Would AI super agents mean goodbye to apps as we know them?


In the Western world, we now have an app for everything. Shopping, banking, gaming, and even controlling the temperature in your home - you name it, there’s an app for it. The iOS app store began in 2008 with 500 apps, yet, now there are over four million apps available across iOS and Android platforms. Each of these apps serve individual needs and consumers have learnt to ignore the digital clutter in favor of app loyalty.
Asia went the opposite way. Instead of narrow-purpose-built apps, they built the 'everything app' long before Elon started dreaming about it with platforms like Paytm, Grab and WeChat. But what would it take for the West to catch up? AI super agents might be the answer to that one.
Why the West resisted the super app
Super apps struggled to gain traction in the West because user behavior and technology there evolved along a very different path than in Asia. The West started with desktop internet, which got users accustomed to various apps catering to individual needs instead of offering a unified experience. Countries in Southeast Asia, meanwhile, led the mobile-first consumer economy, prioritizing ease and integration, skipping the desktop internet phase altogether.
This means the West has fostered far stronger app (or ‘brand’) loyalty -- some users will never stray from Deliveroo for their Friday night takeaway, while others rely on JustEat. For a super app to succeed in the West, it would need to combine the best features of well-loved apps into one cohesive interface, which is challenging to say the least. Some western giants have certainly tried, whether it's Uber adding flights, trains, and food delivery, or Meta introducing gaming, marketplace, and even dating into Facebook. Still, these haven't come close to the mega-app status of something like WeChat.
Enter AI super agents
As much as super apps may have struggled to coalesce in the West, AI super agents could be their second chance. Unlike traditional apps designed for specific tasks, these agents can adapt to a wide range of user needs. We’re not a million miles from it now, as AI language models like DeepSeek, Llama 3, Claude 3.5, Gemini and GPT-4o are already designed to support many use cases, with Agentic AI taking that even further.
The real strength of these AI super agents will be their ability to personalize experiences. They won’t just aggregate service but analyze preferences and habits to provide tailored recommendations, such as an AI that can help you find a good restaurant based on your dietary preferences, your favorite cuisine and where you went last week. It could also go a step further to suggest dishes based on past orders and make reservations for you -- all while checking traffic conditions to ensure you arrive on time.
There’s a strong argument for integrating our favorite apps into these intelligent systems. Historically, apps have been built for narrow purposes -- often just one at a time. With millions of apps competing for our attention, this model may not be sustainable in the long run. Instead of creating larger apps that attempt to do everything, we could see networks of specialized AI agents collaborating seamlessly.

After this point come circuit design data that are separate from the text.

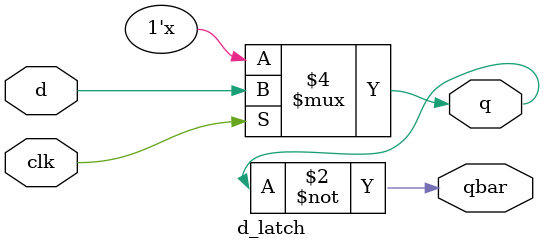
<source format=v>
`timescale 1ns / 1ps

module d_latch(input clk,input d,output reg q,output qbar );
always@*
begin
if(clk)
 q=d;
 else 
 q=q;
 end
 assign qbar=~q;
endmodule

</source>
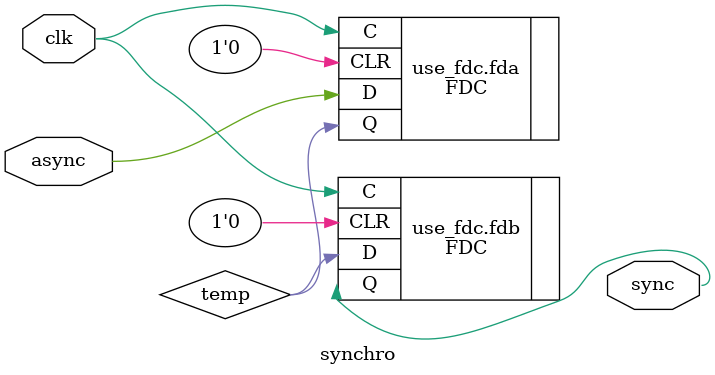
<source format=v>

`timescale 1 ns / 1 ps

module synchro
  #(
  parameter          INITIALIZE = "LOGIC0"
  )

  (
  input  wire        async,
  input  wire        clk,
  output wire        sync
  );

  //******************************************************************//
  // Synchronizer.                                                    //
  //******************************************************************//

  wire        temp;

  generate
    if (INITIALIZE == "LOGIC1")
    begin : use_fdp
      FDP fda (.Q(temp),.D(async),.C(clk),.PRE(1'b0));
      FDP fdb (.Q(sync),.D(temp),.C(clk),.PRE(1'b0));
    end
    else
    begin : use_fdc
      FDC fda (.Q(temp),.D(async),.C(clk),.CLR(1'b0));
      FDC fdb (.Q(sync),.D(temp),.C(clk),.CLR(1'b0));
    end
  endgenerate

  // synthesis attribute ASYNC_REG of fda is "TRUE";
  // synthesis attribute ASYNC_REG of fdb is "TRUE";
  // synthesis attribute HU_SET of fda is "SYNC";
  // synthesis attribute HU_SET of fdb is "SYNC";
  // synthesis attribute RLOC of fda is "X0Y0";
  // synthesis attribute RLOC of fdb is "X0Y0";

  //******************************************************************//
  //                                                                  //
  //******************************************************************//

endmodule
</source>
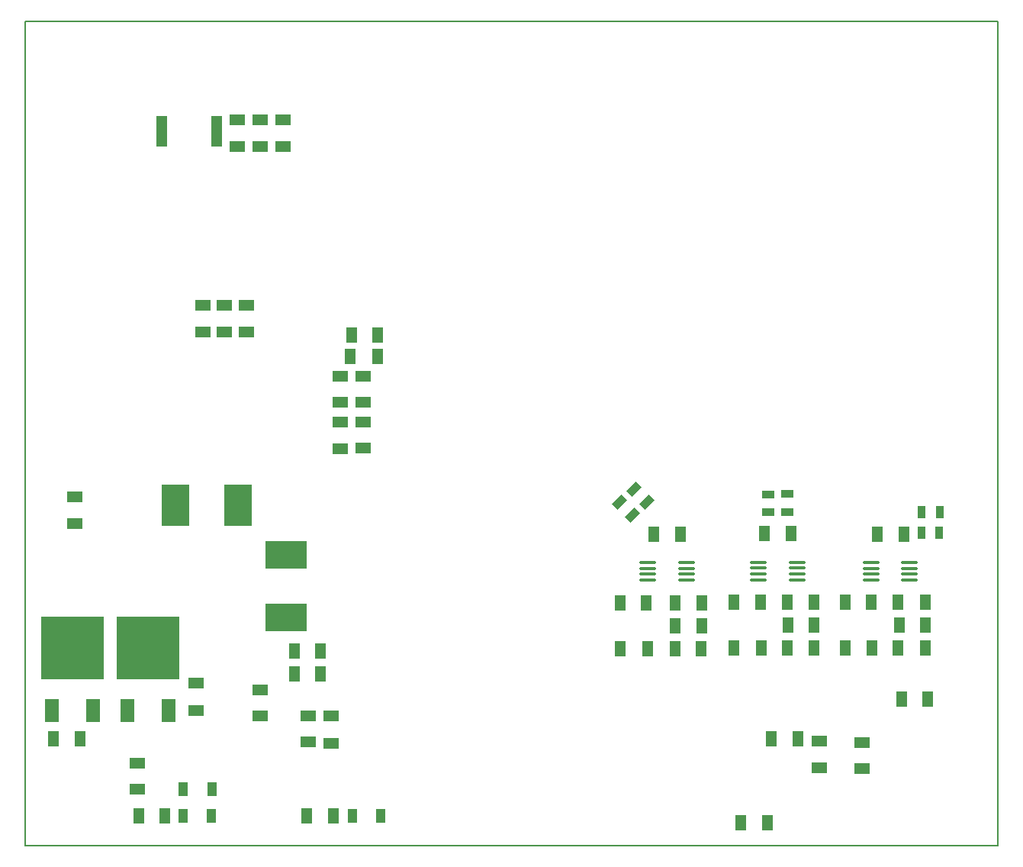
<source format=gbr>
G04 PROTEUS RS274X GERBER FILE*
%FSLAX45Y45*%
%MOMM*%
G01*
%ADD25R,1.143000X1.803400*%
%ADD27R,1.803400X1.143000*%
%ADD42R,6.985000X6.985000*%
%ADD43R,1.524000X2.540000*%
%AMPPAD038*
4,1,36,
0.901700,-0.025400,
0.901700,0.025400,
0.898160,0.061750,
0.887980,0.095370,
0.871810,0.125600,
0.850300,0.151800,
0.824110,0.173310,
0.793870,0.189480,
0.760250,0.199660,
0.723900,0.203200,
-0.723900,0.203200,
-0.760250,0.199660,
-0.793870,0.189480,
-0.824110,0.173310,
-0.850300,0.151800,
-0.871810,0.125600,
-0.887980,0.095370,
-0.898160,0.061750,
-0.901700,0.025400,
-0.901700,-0.025400,
-0.898160,-0.061750,
-0.887980,-0.095370,
-0.871810,-0.125600,
-0.850300,-0.151800,
-0.824110,-0.173310,
-0.793870,-0.189480,
-0.760250,-0.199660,
-0.723900,-0.203200,
0.723900,-0.203200,
0.760250,-0.199660,
0.793870,-0.189480,
0.824110,-0.173310,
0.850300,-0.151800,
0.871810,-0.125600,
0.887980,-0.095370,
0.898160,-0.061750,
0.901700,-0.025400,
0*%
%ADD44PPAD038*%
%ADD45R,1.016000X1.524000*%
%ADD46R,4.572000X3.048000*%
%AMPPAD041*
4,1,4,
-0.179610,-0.844140,
-0.844140,-0.179610,
0.179610,0.844140,
0.844140,0.179610,
-0.179610,-0.844140,
0*%
%ADD47PPAD041*%
%ADD34R,1.447800X0.939800*%
%ADD48R,0.939800X1.447800*%
%ADD39R,3.048000X4.572000*%
%ADD49R,1.244600X3.403600*%
%ADD41C,0.203200*%
D25*
X+2827300Y-990600D03*
X+2527300Y-990600D03*
X+2542100Y-749300D03*
X+2832100Y-749300D03*
D27*
X+2667000Y-1206500D03*
X+2667000Y-1496500D03*
D42*
X-553200Y-4224020D03*
D43*
X-324600Y-4914900D03*
X-781800Y-4914900D03*
D42*
X+285000Y-4224020D03*
D43*
X+513600Y-4914900D03*
X+56400Y-4914900D03*
D27*
X+1275080Y+1337438D03*
X+1275080Y+1637438D03*
X+1783080Y+1337438D03*
X+1783080Y+1637438D03*
X+1529080Y+1337438D03*
X+1529080Y+1637438D03*
X+1371600Y-719100D03*
X+1371600Y-419100D03*
X+889000Y-719100D03*
X+889000Y-419100D03*
X+1130300Y-719100D03*
X+1130300Y-419100D03*
D25*
X-469100Y-5232400D03*
X-769100Y-5232400D03*
D27*
X+818400Y-4914900D03*
X+818400Y-4614900D03*
X+2413000Y-1714500D03*
X+2413000Y-2014500D03*
X+2667000Y-1714500D03*
X+2667000Y-2004500D03*
X+2413000Y-1206500D03*
X+2413000Y-1496500D03*
D44*
X+6259000Y-3273402D03*
X+6259000Y-3338402D03*
X+6259000Y-3403402D03*
X+6259000Y-3468402D03*
X+5829000Y-3468402D03*
X+5829000Y-3403402D03*
X+5829000Y-3338402D03*
X+5829000Y-3273402D03*
X+7486107Y-3273033D03*
X+7486107Y-3338033D03*
X+7486107Y-3403033D03*
X+7486107Y-3468033D03*
X+7056107Y-3468033D03*
X+7056107Y-3403033D03*
X+7056107Y-3338033D03*
X+7056107Y-3273033D03*
X+8735869Y-3274533D03*
X+8735869Y-3339533D03*
X+8735869Y-3404533D03*
X+8735869Y-3469533D03*
X+8305869Y-3469533D03*
X+8305869Y-3404533D03*
X+8305869Y-3339533D03*
X+8305869Y-3274533D03*
D25*
X+6195500Y-2957402D03*
X+5895500Y-2957402D03*
X+7422607Y-2957033D03*
X+7122607Y-2957033D03*
X+8672369Y-2958533D03*
X+8372369Y-2958533D03*
X+6432000Y-3719402D03*
X+6132000Y-3719402D03*
X+7676607Y-3719033D03*
X+7376607Y-3719033D03*
X+8908869Y-3719033D03*
X+8608869Y-3719033D03*
X+6432000Y-3973402D03*
X+6132000Y-3973402D03*
X+5824500Y-4227402D03*
X+5524500Y-4227402D03*
X+5524500Y-3719402D03*
X+5814500Y-3719402D03*
X+6422000Y-4227402D03*
X+6132000Y-4227402D03*
X+6787607Y-3719033D03*
X+7077607Y-3719033D03*
X+7676607Y-3973033D03*
X+7386607Y-3973033D03*
X+8019869Y-3719033D03*
X+8309869Y-3719033D03*
X+8908869Y-3973033D03*
X+8618869Y-3973033D03*
X+7087607Y-4227033D03*
X+6787607Y-4227033D03*
X+7676607Y-4227033D03*
X+7376607Y-4227033D03*
X+8319869Y-4227033D03*
X+8019869Y-4227033D03*
X+8908869Y-4227033D03*
X+8608869Y-4227033D03*
X+7158000Y-6159500D03*
X+6858000Y-6159500D03*
D27*
X+2311400Y-4978400D03*
X+2311400Y-5278400D03*
X-533400Y-2844800D03*
X-533400Y-2544800D03*
D45*
X+673100Y-6083300D03*
X+988060Y-6083300D03*
D27*
X+8204200Y-5272600D03*
X+8204200Y-5562600D03*
D25*
X+7203000Y-5232400D03*
X+7493000Y-5232400D03*
D27*
X+7731100Y-5259900D03*
X+7731100Y-5549900D03*
D25*
X+8643416Y-4793216D03*
X+8933416Y-4793216D03*
X+467800Y-6083300D03*
X+177800Y-6083300D03*
X+1905000Y-4508500D03*
X+2195000Y-4508500D03*
X+1905000Y-4254500D03*
X+2195000Y-4254500D03*
D27*
X+2057400Y-5268400D03*
X+2057400Y-4978400D03*
X+1524000Y-4686300D03*
X+1524000Y-4976300D03*
D46*
X+1816100Y-3187700D03*
X+1816100Y-3887700D03*
D47*
X+5660311Y-2750411D03*
X+5518890Y-2608990D03*
X+5816600Y-2603500D03*
X+5675178Y-2462078D03*
D34*
X+7162800Y-2717800D03*
X+7162800Y-2517800D03*
X+7378700Y-2714600D03*
X+7378700Y-2514600D03*
D48*
X+8867800Y-2717800D03*
X+9067800Y-2717800D03*
X+8864600Y-2946400D03*
X+9064600Y-2946400D03*
D39*
X+1284200Y-2641600D03*
X+584200Y-2641600D03*
D45*
X+2552700Y-6083300D03*
X+2867660Y-6083300D03*
D25*
X+2336800Y-6083300D03*
X+2046800Y-6083300D03*
D45*
X+675640Y-5791200D03*
X+990600Y-5791200D03*
D27*
X+165100Y-5791200D03*
X+165100Y-5501200D03*
D49*
X+431800Y+1511300D03*
X+1041800Y+1511300D03*
D41*
X-1079500Y-6413500D02*
X+9715500Y-6413500D01*
X+9715500Y+2730500D01*
X-1079500Y+2730500D01*
X-1079500Y-6413500D01*
M02*

</source>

This integration would also change what it means to be a developer. Instead of building separate apps for iOS, Android, and web platforms, they could focus on creating robust APIs that AI agents can interact with. Many startups come up with fantastic ideas every day but often hit roadblocks due to a shortage of skilled developers. AI super agents could democratize app development by letting people without extensive coding skills bring their ideas to life using natural language -- turning everyday conversation into programming.
The UX Challenge
But making AI super agents successful hinges on user experience. The digital assistant needs to sit at the OS level, on devices with powerful GPUs and lightning-fast connectivity. The interface must be intuitive and responsive across different input methods -- whether it’s voice commands or touch gestures. Human-machine interaction relies on effective information presentation, and tactile feedback is important because ultimately people want to see, hear, and feel their technological interactions.
Another major challenge to overcome will be making sure these agents comply with stringent data protection and privacy laws that otherwise make it unappealing for developers to process large datasets through an AI. Wouldn’t it be much easier if managing online privacy resembled a graphic equalizer? It would be a lot more user-friendly, while still giving the user control over personal data.
Where super apps failed in Western markets, AI super agents may well be the key to delivering on their promise of streamlining daily life. At the end of the day, the point of technology is to address real issues, not to keep you within any particular app or ecosystem.
Miao Luo is Director of Technology Strategy, Qt Group.